WORK ORDER:
Restate word for word the lines of the entries below, starting with the line that holds "The Modders Reference uses" and ending with the line that holds "### Repository? Fork?", and no others.

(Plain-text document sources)
"""

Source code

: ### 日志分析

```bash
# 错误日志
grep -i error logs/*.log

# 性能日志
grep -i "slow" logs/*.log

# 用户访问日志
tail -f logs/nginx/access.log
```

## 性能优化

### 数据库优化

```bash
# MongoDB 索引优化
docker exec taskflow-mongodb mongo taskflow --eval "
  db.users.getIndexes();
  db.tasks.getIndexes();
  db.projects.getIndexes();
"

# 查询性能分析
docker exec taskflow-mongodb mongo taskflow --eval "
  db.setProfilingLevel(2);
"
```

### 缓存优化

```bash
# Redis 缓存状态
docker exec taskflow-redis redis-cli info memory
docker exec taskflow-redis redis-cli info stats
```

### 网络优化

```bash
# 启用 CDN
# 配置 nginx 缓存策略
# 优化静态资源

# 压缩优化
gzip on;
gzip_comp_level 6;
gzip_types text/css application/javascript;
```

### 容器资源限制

"""
"""

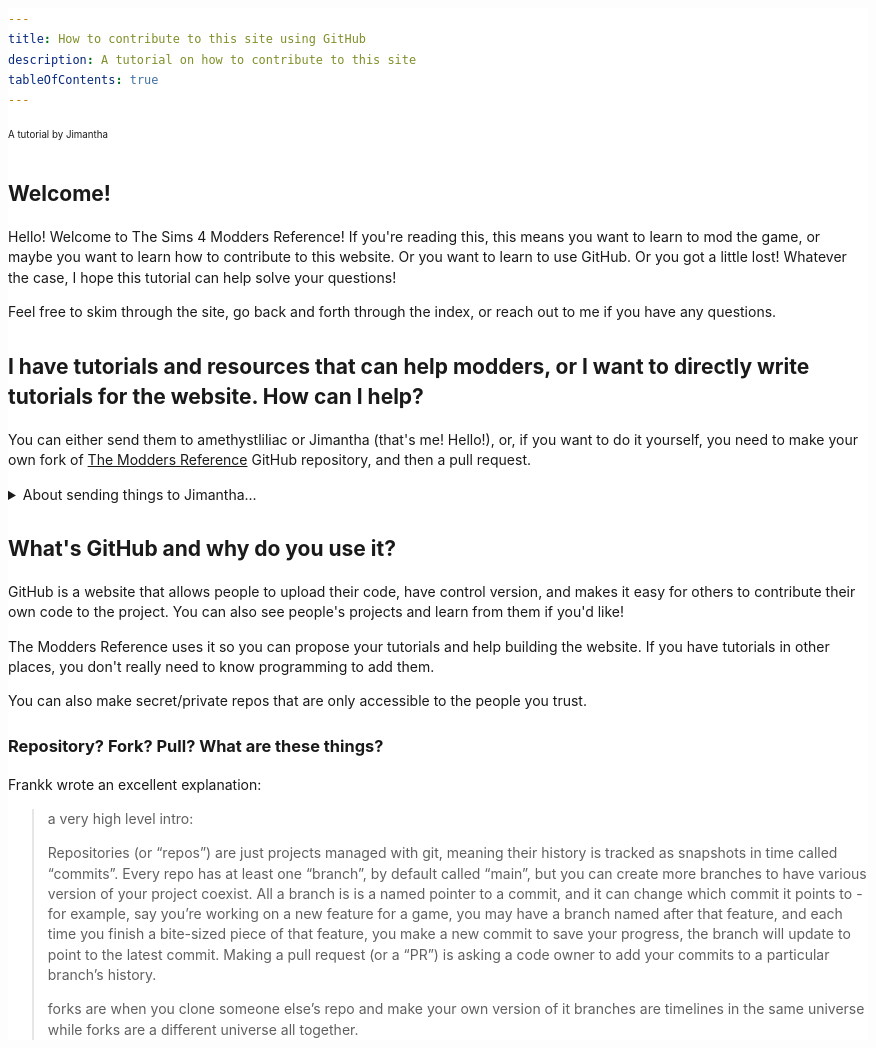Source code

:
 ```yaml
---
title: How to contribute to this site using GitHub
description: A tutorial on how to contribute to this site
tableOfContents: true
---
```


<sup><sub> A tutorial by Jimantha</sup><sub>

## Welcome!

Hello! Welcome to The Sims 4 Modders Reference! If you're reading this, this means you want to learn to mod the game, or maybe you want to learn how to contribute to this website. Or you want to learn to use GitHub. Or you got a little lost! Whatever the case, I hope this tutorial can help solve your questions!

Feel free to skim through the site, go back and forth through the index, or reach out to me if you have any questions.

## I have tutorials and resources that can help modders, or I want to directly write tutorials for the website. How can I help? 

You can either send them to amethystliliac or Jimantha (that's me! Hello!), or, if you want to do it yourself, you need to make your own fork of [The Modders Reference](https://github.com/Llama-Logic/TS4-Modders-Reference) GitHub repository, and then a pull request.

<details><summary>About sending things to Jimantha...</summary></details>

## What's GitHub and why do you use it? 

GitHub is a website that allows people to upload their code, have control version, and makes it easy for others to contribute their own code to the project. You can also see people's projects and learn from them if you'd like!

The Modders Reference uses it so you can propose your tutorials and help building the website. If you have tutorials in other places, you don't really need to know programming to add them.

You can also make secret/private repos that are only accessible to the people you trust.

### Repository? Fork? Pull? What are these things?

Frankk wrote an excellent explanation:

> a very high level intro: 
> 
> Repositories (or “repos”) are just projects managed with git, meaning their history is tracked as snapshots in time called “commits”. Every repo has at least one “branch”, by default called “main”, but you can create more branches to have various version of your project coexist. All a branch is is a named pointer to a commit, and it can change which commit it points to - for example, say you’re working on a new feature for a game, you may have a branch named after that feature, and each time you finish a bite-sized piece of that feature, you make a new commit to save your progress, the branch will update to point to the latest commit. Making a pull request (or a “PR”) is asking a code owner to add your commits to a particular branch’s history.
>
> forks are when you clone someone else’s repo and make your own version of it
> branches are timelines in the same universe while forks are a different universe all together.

"""
"""

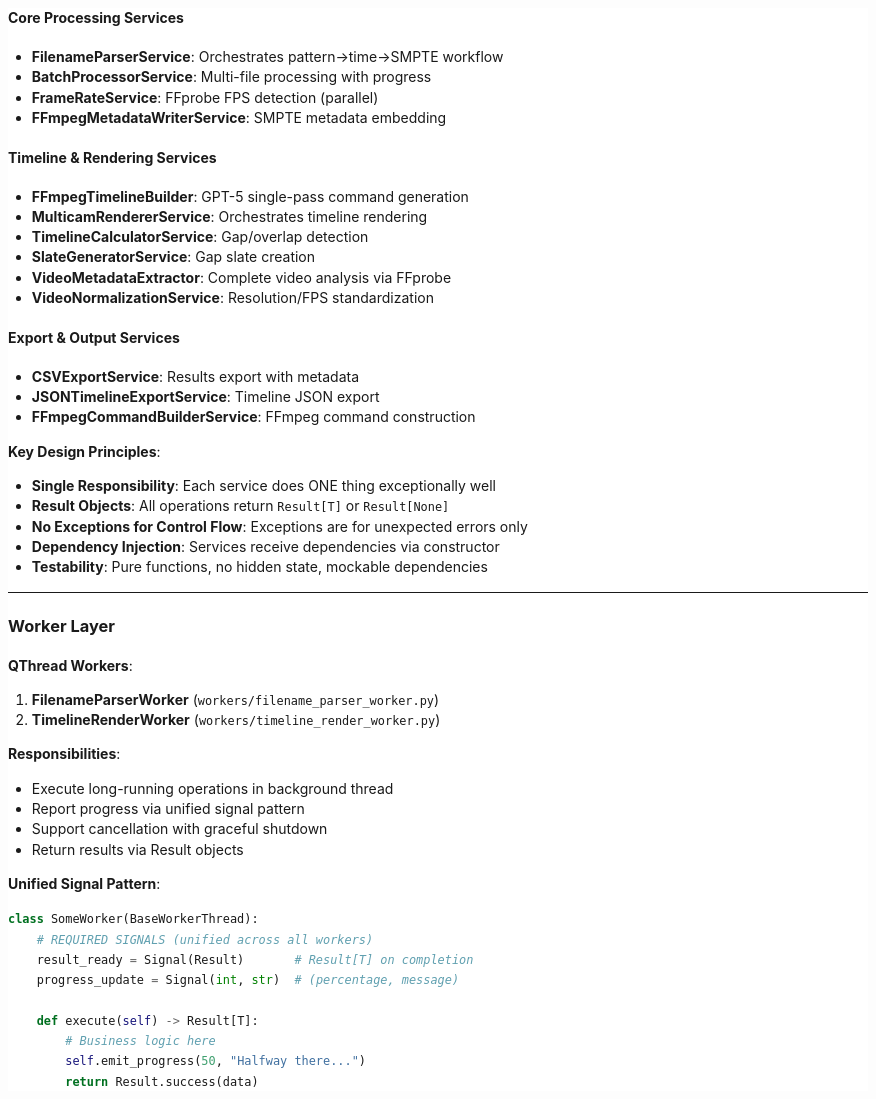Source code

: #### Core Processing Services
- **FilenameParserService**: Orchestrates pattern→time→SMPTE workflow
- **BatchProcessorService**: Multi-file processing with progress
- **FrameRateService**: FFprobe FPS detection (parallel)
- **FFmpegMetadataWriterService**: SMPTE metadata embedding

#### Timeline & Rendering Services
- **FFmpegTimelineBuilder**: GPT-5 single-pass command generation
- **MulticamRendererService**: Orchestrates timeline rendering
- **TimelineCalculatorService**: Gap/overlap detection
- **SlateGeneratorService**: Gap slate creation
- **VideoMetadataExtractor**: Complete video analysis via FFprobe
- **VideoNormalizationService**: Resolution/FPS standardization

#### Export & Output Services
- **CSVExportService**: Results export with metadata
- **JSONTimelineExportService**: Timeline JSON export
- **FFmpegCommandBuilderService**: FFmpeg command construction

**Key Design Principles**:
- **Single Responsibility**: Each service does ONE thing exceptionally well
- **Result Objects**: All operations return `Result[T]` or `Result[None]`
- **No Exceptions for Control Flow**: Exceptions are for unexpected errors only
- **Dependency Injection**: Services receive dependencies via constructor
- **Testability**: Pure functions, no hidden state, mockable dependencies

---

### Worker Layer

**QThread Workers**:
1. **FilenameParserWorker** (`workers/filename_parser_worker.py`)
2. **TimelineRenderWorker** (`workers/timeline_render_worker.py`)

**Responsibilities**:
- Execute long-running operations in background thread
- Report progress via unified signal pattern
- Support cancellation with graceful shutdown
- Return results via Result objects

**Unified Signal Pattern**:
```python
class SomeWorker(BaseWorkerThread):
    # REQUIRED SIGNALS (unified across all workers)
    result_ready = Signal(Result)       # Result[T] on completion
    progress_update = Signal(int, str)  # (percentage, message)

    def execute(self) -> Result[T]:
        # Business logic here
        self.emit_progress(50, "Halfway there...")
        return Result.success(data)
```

"""

SOLUTION TO THIS TASK:
The Modders Reference uses it so you can propose your tutorials and help building the website. If you have tutorials in other places, you don't really need to know programming to add them.

You can also make secret/private repos that are only accessible to the people you trust.

### Repository? Fork? Pull? What are these things?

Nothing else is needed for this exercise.